== Instruction ==
The answer must be an exact copy of the records below, with every picture left out.

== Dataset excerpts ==
━━━━
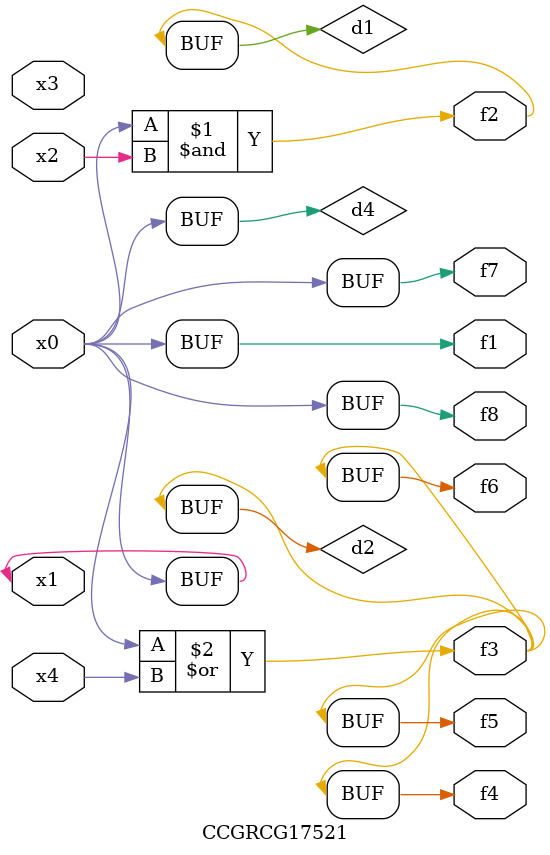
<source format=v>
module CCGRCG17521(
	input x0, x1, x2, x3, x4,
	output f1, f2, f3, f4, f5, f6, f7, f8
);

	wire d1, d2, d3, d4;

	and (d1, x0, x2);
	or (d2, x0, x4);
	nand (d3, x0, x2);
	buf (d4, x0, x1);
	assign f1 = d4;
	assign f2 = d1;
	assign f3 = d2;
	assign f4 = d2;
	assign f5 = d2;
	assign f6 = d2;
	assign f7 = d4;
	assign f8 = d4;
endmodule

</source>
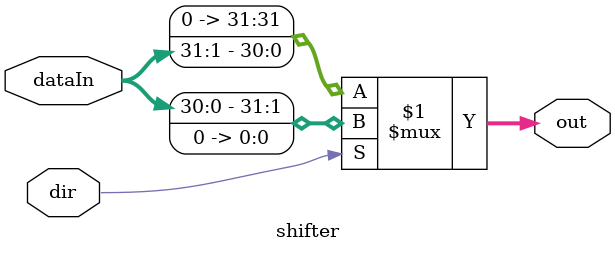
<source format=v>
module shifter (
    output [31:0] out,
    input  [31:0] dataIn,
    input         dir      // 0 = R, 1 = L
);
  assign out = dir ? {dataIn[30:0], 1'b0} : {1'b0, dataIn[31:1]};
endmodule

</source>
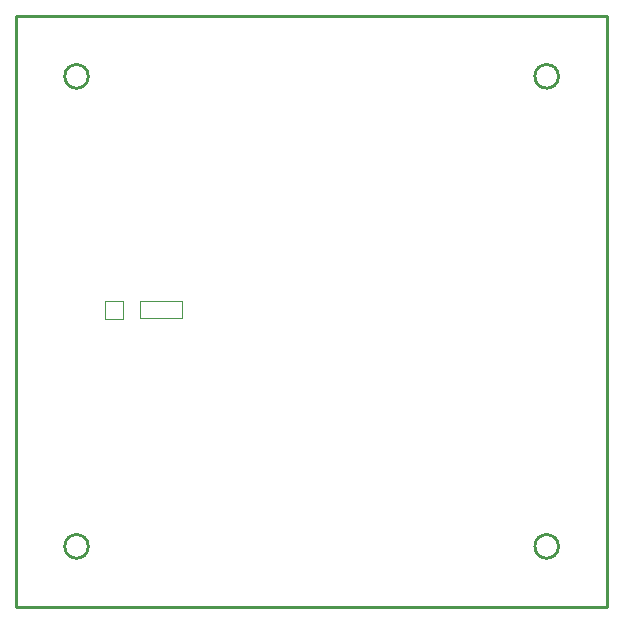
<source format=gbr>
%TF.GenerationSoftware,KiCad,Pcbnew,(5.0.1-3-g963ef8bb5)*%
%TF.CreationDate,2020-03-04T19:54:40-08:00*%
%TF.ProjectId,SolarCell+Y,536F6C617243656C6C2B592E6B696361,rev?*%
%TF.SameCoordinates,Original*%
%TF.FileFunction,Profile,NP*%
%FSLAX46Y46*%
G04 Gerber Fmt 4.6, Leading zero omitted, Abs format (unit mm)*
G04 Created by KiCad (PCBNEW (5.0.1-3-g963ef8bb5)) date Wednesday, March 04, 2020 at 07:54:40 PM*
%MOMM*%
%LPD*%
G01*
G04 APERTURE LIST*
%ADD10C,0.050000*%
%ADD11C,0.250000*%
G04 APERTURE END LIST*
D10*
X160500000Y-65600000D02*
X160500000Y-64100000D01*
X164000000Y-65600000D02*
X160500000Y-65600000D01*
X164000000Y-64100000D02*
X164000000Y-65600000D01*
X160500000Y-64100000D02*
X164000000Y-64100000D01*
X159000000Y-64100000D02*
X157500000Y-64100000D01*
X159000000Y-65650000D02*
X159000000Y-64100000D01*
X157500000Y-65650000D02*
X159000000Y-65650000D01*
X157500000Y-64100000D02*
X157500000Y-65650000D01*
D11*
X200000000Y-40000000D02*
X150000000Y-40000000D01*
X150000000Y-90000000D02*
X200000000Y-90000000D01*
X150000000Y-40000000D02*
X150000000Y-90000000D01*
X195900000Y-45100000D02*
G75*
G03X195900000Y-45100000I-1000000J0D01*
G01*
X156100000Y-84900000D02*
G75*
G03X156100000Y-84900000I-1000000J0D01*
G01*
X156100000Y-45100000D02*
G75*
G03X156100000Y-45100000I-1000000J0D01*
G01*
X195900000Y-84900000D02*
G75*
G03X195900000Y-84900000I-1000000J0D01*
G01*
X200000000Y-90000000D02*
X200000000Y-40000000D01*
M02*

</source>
━━━━
== Response to this task ==
<source format=v>
module CCGRCG17521(
	input x0, x1, x2, x3, x4,
	output f1, f2, f3, f4, f5, f6, f7, f8
);

	wire d1, d2, d3, d4;

	and (d1, x0, x2);
	or (d2, x0, x4);
	nand (d3, x0, x2);
	buf (d4, x0, x1);
	assign f1 = d4;
	assign f2 = d1;
	assign f3 = d2;
	assign f4 = d2;
	assign f5 = d2;
	assign f6 = d2;
	assign f7 = d4;
	assign f8 = d4;
endmodule

</source>
<source format=v>
module shifter (
    output [31:0] out,
    input  [31:0] dataIn,
    input         dir      // 0 = R, 1 = L
);
  assign out = dir ? {dataIn[30:0], 1'b0} : {1'b0, dataIn[31:1]};
endmodule

</source>
<source format=gbr>
%TF.GenerationSoftware,KiCad,Pcbnew,(5.0.1-3-g963ef8bb5)*%
%TF.CreationDate,2020-03-04T19:54:40-08:00*%
%TF.ProjectId,SolarCell+Y,536F6C617243656C6C2B592E6B696361,rev?*%
%TF.SameCoordinates,Original*%
%TF.FileFunction,Profile,NP*%
%FSLAX46Y46*%
G04 Gerber Fmt 4.6, Leading zero omitted, Abs format (unit mm)*
G04 Created by KiCad (PCBNEW (5.0.1-3-g963ef8bb5)) date Wednesday, March 04, 2020 at 07:54:40 PM*
%MOMM*%
%LPD*%
G01*
G04 APERTURE LIST*
%ADD10C,0.050000*%
%ADD11C,0.250000*%
G04 APERTURE END LIST*
D10*
X160500000Y-65600000D02*
X160500000Y-64100000D01*
X164000000Y-65600000D02*
X160500000Y-65600000D01*
X164000000Y-64100000D02*
X164000000Y-65600000D01*
X160500000Y-64100000D02*
X164000000Y-64100000D01*
X159000000Y-64100000D02*
X157500000Y-64100000D01*
X159000000Y-65650000D02*
X159000000Y-64100000D01*
X157500000Y-65650000D02*
X159000000Y-65650000D01*
X157500000Y-64100000D02*
X157500000Y-65650000D01*
D11*
X200000000Y-40000000D02*
X150000000Y-40000000D01*
X150000000Y-90000000D02*
X200000000Y-90000000D01*
X150000000Y-40000000D02*
X150000000Y-90000000D01*
X195900000Y-45100000D02*
G75*
G03X195900000Y-45100000I-1000000J0D01*
G01*
X156100000Y-84900000D02*
G75*
G03X156100000Y-84900000I-1000000J0D01*
G01*
X156100000Y-45100000D02*
G75*
G03X156100000Y-45100000I-1000000J0D01*
G01*
X195900000Y-84900000D02*
G75*
G03X195900000Y-84900000I-1000000J0D01*
G01*
X200000000Y-90000000D02*
X200000000Y-40000000D01*
M02*

</source>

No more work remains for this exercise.